I think the UI is much maligned unfairly. It has a few quirks, but ever used git? For the most part it's fairly consistent and well thought through.
By terrible API you mean the Python? I admit it can be a bit verbose, but gives me what I find I need.
What features do you most miss? My experience is that most people use like 1% of the features, so not sure adding more will make a big difference to most people.
It's been a while since I bothered to try to use it because my experience has been so bad. So I don't remember all my specific complaints about bugs and features. I do remember multi process debugging was a big hole last time I looked. In contrast, I was able to get multi process debugging working really well in Visual Studio.
By terrible API I mean GDB/MI that frontends use. I'm sure people will come try to defend it but the proof is in the pudding and I don't think it's a coincidence that every GDB frontend sucks.

▸ **Dataset excerpt**:
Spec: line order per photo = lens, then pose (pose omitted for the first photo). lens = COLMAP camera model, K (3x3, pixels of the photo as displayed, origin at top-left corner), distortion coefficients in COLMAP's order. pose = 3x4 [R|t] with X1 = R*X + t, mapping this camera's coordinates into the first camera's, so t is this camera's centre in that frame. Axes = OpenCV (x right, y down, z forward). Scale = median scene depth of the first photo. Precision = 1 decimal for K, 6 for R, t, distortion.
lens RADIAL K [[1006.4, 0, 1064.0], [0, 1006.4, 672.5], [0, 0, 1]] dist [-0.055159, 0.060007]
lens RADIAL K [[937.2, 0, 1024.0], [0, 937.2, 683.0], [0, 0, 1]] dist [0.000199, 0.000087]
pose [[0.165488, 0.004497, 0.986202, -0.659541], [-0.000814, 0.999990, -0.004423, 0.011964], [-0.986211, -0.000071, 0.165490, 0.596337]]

▸ **Work order 1**: Please return the debugger discussion word for word from "By terrible API I" to "GDB frontend sucks.".
▸ **Work order 2**: List every sentence in the debugger discussion that ends with a question mark.
The listing is separate material, apart from the debugger discussion.

▸ **Your response 1**:
By terrible API I mean GDB/MI that frontends use. I'm sure people will come try to defend it but the proof is in the pudding and I don't think it's a coincidence that every GDB frontend sucks.

▸ **Your response 2**:
It has a few quirks, but ever used git?
By terrible API you mean the Python?
What features do you most miss?